*** Opening RECORDS SUPPLIED ***

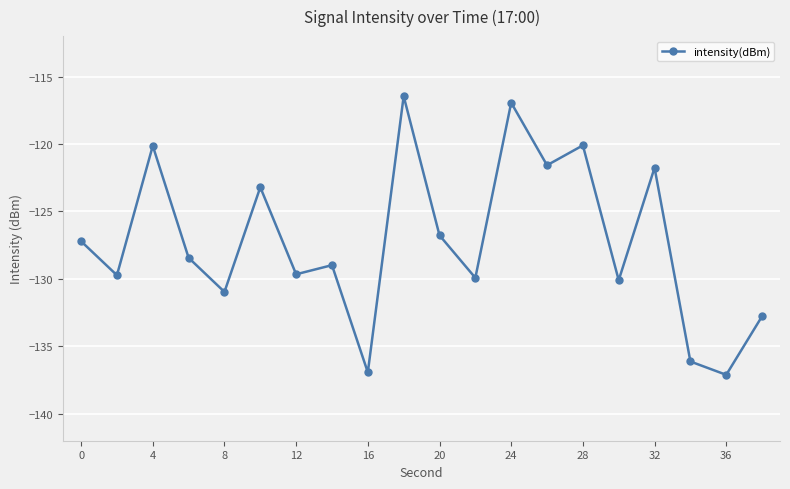

True or false: there are more than 0 points higher than both neighbors.

True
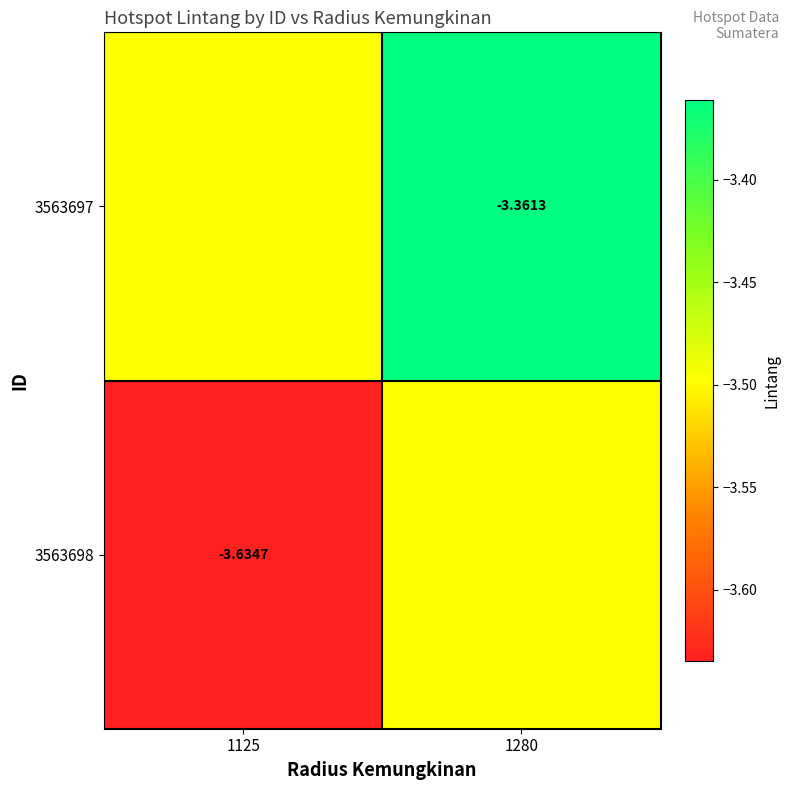

At 1125, list the series in order from largest to smallest.

3563697, 3563698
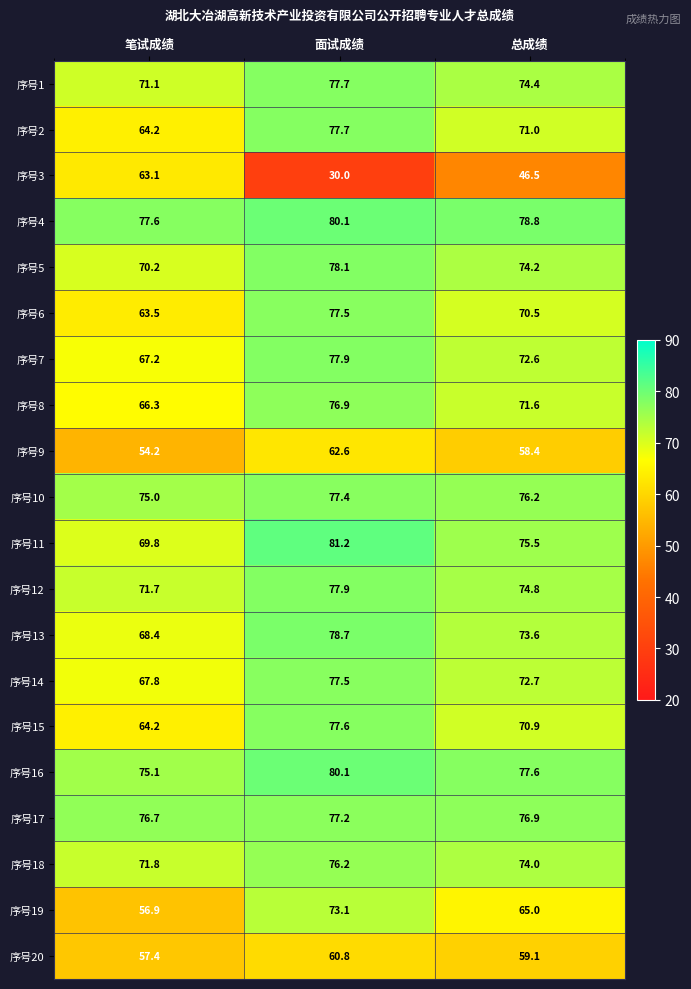

At which label does 序号15 first exceed 70?

面试成绩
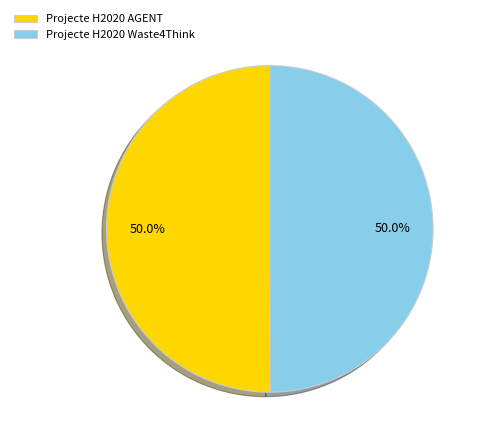

The Projecte H2020 Waste4Think slice represents 50% of the pie. True or false?

True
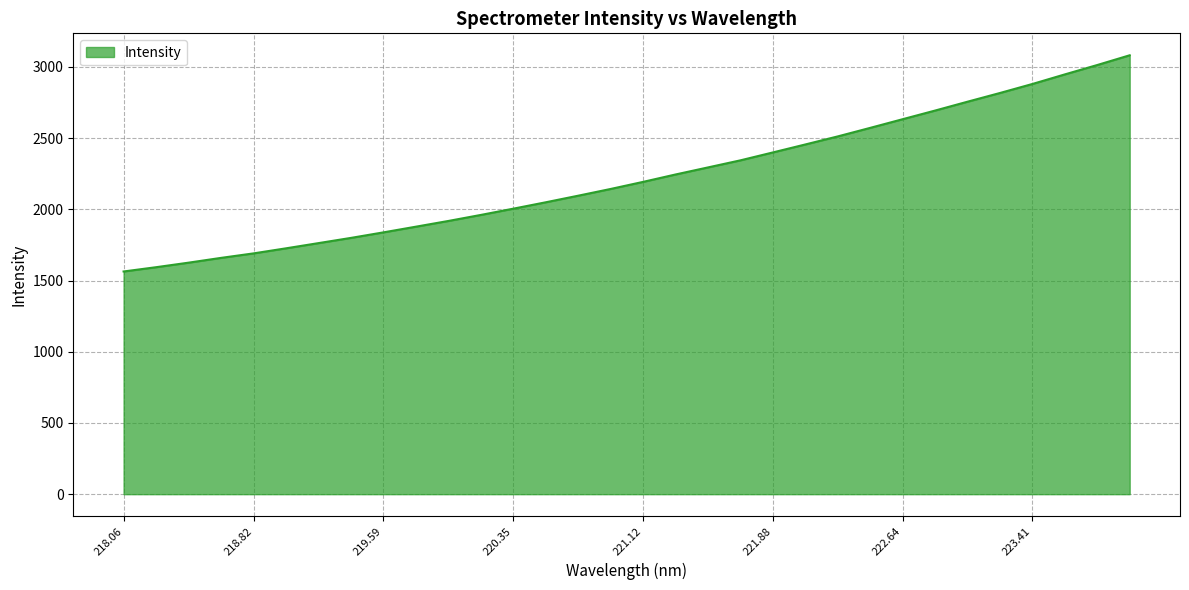

What is the maximum value shown in the chart?

3082.3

*** Closing RECORDS SUPPLIED ***

▶ _WRITTEN TASK_:
Change every "chart" in the listing to "graph" and leave the rest of the wording as it stands. Write the listing out again without the pictures.

▶ _ANSWER TO THE PROBLEM_:
True or false: there are more than 0 points higher than both neighbors.

True

At 1125, list the series in order from largest to smallest.

3563697, 3563698

At which label does 序号15 first exceed 70?

面试成绩

The Projecte H2020 Waste4Think slice represents 50% of the pie. True or false?

True

What is the maximum value shown in the graph?

3082.3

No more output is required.